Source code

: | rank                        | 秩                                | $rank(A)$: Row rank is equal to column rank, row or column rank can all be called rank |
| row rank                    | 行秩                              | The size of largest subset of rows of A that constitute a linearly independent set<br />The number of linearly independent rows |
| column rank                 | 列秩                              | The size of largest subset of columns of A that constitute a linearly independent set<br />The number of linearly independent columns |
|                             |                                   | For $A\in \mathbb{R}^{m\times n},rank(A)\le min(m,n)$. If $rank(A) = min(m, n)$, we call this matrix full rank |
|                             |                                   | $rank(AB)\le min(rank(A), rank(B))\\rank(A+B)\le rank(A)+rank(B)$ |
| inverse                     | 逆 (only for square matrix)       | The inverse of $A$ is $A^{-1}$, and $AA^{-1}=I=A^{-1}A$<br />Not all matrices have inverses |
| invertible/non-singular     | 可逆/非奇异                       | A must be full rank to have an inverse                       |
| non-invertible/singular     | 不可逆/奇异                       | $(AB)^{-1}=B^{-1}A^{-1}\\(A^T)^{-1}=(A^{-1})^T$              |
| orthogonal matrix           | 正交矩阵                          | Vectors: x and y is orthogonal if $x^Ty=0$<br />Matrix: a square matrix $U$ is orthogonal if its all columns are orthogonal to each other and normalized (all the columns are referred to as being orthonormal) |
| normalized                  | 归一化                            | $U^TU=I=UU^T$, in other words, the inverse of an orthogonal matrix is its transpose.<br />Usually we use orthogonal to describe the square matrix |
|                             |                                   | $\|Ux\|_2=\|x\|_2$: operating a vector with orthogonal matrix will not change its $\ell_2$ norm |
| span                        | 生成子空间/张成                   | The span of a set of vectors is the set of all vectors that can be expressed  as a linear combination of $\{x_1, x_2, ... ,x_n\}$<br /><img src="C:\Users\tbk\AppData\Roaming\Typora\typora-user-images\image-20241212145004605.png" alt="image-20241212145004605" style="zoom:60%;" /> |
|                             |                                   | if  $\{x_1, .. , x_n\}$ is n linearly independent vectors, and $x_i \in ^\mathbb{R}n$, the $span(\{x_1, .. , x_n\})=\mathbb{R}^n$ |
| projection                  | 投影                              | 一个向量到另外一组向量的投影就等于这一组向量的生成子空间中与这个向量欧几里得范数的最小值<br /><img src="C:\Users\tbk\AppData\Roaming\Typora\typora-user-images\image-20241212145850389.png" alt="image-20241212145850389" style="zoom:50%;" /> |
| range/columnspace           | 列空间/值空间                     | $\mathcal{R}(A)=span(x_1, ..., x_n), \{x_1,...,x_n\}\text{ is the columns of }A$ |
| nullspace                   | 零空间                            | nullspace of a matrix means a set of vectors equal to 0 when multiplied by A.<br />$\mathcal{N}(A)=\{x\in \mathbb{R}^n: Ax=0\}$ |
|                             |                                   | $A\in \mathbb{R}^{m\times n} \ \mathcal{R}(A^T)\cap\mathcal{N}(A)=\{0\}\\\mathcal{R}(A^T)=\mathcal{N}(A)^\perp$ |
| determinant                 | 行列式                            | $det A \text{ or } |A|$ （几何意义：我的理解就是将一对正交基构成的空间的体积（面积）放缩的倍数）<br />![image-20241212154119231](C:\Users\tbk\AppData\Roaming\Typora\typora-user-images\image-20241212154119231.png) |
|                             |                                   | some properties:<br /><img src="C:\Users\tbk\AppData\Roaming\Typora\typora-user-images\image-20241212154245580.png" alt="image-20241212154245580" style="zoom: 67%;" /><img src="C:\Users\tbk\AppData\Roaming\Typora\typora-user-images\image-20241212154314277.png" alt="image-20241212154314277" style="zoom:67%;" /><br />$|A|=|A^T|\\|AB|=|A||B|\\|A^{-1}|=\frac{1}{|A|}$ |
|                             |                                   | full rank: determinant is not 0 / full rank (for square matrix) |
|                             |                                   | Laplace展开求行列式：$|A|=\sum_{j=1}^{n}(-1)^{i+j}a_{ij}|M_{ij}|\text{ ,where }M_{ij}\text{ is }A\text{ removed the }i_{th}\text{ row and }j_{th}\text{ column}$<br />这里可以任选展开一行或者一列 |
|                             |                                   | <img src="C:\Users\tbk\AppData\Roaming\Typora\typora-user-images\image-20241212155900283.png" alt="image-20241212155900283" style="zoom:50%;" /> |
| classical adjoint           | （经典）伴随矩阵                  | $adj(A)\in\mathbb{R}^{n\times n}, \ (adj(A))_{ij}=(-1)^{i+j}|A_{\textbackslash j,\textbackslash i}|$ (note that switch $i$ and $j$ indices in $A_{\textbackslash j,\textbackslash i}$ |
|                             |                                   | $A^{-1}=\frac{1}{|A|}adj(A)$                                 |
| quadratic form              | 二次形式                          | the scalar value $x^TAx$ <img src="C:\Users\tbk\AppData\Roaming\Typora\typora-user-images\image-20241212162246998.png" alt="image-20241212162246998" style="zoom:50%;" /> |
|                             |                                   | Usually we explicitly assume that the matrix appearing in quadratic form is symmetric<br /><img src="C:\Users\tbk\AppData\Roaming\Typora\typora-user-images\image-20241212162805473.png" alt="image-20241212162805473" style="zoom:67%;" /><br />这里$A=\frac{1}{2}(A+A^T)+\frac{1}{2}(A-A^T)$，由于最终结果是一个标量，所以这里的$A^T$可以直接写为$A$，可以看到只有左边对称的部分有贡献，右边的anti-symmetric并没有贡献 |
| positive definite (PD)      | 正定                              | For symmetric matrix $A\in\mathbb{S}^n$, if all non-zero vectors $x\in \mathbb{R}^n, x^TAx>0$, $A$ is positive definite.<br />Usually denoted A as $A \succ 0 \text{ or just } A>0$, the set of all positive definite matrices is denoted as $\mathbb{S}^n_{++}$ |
^^^^^^^^^^^^^^^^
● **About this task**
Beginning with the line holding "have inverses |" and ending with the line holding "The span of", write out the stretch of material above exactly; add no further lines.

● **Response to this exercise**
| inverse                     | 逆 (only for square matrix)       | The inverse of $A$ is $A^{-1}$, and $AA^{-1}=I=A^{-1}A$<br />Not all matrices have inverses |
| invertible/non-singular     | 可逆/非奇异                       | A must be full rank to have an inverse                       |
| non-invertible/singular     | 不可逆/奇异                       | $(AB)^{-1}=B^{-1}A^{-1}\\(A^T)^{-1}=(A^{-1})^T$              |
| orthogonal matrix           | 正交矩阵                          | Vectors: x and y is orthogonal if $x^Ty=0$<br />Matrix: a square matrix $U$ is orthogonal if its all columns are orthogonal to each other and normalized (all the columns are referred to as being orthonormal) |
| normalized                  | 归一化                            | $U^TU=I=UU^T$, in other words, the inverse of an orthogonal matrix is its transpose.<br />Usually we use orthogonal to describe the square matrix |
|                             |                                   | $\|Ux\|_2=\|x\|_2$: operating a vector with orthogonal matrix will not change its $\ell_2$ norm |
| span                        | 生成子空间/张成                   | The span of a set of vectors is the set of all vectors that can be expressed  as a linear combination of $\{x_1, x_2, ... ,x_n\}$<br /><img src="C:\Users\tbk\AppData\Roaming\Typora\typora-user-images\image-20241212145004605.png" alt="image-20241212145004605" style="zoom:60%;" /> |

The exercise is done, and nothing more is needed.